Admittedly, seeing tens of other pieces of wildly different, equally out-there art associated with the game might further confuse some people, but it sure looks nice.

Struggling Indie Sells His Game For Art Instead Of Money

Picture: Lisa and Till

Northway, meanwhile, has begun to wonder if changing his own art might not be such a bad idea.

“I’ve actually been thinking about cloning my own game,” he said to me. “Like, giving it super boring iOS style cartoony graphics. I got a quote from a game art company in India: 5k to re-art the whole game in Angry Birds style.”

“We probably won’t do it though.
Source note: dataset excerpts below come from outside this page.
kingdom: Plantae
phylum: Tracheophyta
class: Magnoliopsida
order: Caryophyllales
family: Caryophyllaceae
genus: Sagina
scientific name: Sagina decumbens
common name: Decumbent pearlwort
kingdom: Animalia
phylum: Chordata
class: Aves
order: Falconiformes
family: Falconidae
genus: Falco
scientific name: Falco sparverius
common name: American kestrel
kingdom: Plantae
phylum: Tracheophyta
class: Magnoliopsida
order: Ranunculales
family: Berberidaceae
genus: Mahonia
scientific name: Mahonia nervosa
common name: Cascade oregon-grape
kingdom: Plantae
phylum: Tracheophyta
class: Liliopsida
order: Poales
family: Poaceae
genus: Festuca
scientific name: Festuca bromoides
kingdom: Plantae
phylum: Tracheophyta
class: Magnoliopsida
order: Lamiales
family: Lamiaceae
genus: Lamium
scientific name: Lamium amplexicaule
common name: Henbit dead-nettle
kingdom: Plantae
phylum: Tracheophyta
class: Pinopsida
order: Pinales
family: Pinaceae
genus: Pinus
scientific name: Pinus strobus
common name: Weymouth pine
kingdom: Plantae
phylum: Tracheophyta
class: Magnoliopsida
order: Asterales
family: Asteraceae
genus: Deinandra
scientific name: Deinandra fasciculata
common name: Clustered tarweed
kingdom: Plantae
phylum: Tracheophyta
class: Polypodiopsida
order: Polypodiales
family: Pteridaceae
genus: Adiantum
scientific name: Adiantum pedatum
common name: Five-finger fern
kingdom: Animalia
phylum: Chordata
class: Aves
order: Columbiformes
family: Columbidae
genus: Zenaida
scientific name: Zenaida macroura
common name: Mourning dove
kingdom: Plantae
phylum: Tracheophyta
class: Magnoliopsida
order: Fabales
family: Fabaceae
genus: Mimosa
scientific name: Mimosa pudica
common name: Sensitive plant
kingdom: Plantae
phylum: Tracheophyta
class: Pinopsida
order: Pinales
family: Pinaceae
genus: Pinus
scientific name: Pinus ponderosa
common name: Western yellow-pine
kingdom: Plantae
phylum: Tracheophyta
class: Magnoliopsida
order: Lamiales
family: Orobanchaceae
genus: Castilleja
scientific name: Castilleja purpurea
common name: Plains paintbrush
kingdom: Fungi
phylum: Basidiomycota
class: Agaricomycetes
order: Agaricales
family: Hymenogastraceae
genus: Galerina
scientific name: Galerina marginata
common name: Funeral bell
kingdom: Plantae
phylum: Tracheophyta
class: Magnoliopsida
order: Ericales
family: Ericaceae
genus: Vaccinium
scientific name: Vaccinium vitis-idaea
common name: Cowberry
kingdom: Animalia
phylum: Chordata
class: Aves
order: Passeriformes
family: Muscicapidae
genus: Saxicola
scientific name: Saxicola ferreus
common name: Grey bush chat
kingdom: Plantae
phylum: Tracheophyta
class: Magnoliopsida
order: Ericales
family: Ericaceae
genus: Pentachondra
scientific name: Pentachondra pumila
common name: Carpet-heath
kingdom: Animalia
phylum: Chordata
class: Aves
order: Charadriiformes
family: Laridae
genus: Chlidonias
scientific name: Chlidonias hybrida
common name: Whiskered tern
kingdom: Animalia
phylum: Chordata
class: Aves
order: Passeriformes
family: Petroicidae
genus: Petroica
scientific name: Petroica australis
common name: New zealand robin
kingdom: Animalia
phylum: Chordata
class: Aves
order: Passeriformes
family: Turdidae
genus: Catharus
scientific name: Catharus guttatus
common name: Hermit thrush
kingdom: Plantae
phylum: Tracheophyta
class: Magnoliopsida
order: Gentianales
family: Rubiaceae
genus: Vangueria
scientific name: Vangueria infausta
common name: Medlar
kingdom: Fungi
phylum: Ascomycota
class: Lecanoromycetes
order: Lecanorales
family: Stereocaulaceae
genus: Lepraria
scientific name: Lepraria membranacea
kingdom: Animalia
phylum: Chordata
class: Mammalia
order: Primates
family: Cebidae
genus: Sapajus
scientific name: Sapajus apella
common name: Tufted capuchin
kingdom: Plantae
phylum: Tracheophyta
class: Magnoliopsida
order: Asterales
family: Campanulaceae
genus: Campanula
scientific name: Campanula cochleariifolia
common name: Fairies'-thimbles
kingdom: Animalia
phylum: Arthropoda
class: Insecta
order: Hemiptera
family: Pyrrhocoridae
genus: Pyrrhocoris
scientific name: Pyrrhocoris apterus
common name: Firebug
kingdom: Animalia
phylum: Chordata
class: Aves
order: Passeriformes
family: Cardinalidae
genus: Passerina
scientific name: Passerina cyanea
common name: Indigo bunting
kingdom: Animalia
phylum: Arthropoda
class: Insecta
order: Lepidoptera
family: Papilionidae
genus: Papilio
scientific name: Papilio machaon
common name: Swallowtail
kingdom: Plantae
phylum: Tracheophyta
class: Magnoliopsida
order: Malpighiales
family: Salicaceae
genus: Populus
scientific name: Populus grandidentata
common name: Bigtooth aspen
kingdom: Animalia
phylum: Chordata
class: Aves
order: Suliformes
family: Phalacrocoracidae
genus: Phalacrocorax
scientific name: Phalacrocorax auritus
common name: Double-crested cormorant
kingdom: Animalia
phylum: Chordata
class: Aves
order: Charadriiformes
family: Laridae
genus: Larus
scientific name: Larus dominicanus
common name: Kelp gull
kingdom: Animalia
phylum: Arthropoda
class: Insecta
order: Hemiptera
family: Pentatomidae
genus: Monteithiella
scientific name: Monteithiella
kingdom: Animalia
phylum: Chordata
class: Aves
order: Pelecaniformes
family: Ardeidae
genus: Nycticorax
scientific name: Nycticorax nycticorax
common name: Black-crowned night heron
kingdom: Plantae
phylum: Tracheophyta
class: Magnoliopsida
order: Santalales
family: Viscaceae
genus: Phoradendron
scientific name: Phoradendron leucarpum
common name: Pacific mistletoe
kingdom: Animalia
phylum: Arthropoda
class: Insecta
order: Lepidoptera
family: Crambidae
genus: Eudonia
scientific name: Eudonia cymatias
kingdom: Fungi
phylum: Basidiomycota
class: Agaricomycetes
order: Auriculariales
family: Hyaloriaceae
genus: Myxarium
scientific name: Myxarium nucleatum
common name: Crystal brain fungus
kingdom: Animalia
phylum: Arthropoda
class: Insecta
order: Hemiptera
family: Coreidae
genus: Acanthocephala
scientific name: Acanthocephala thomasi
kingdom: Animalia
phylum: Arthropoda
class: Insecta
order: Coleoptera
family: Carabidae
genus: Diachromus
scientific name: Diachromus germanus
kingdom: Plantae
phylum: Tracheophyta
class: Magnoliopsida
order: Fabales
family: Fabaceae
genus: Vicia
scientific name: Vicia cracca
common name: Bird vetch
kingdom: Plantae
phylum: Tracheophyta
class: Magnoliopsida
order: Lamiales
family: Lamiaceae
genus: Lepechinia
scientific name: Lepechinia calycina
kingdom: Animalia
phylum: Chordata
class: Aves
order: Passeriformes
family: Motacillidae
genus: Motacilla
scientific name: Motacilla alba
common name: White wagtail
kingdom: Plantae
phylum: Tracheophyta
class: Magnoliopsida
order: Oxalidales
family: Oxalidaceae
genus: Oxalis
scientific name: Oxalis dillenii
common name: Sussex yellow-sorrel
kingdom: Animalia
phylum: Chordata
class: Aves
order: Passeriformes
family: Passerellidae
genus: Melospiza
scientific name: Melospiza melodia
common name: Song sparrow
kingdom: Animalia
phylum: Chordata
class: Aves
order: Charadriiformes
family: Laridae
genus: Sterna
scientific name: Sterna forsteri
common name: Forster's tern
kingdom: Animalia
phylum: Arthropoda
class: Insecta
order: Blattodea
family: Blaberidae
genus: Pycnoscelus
I think it would be too painful to have a version of our beautiful game walking around wearing a cheap Angry Birds Halloween mask.”

Through it all, though, seeing other people’s art has helped Northway keep his head above water even as a tiny, furious rain cloud storms over it.

“I knew pretty early that our sales weren’t very good but the Art to Play stuff was coming in and that felt amazing,” Northway said. “If all I wanted was money I’d be writing banking software. The Art to Play stuff is so creatively validating. People are engaging with the art and the way the game moves and putting their own spin on it. It feels amazing to get this stuff. It makes my life so much better.”

Struggling Indie Sells His Game For Art Instead Of Money

Art: Creative Brainiac

And while that won’t foot the bills or let Northway and co-creator Rich Edwards add new modes to the game (which they want to, but sadly can’t), it’s something. Something small but triumphant in its own way.

“It’s frustrating,” Northway confessed. “People just aren’t paying for it. I’m not bitter about it, though. You have to try stuff, you have to always be experimenting.”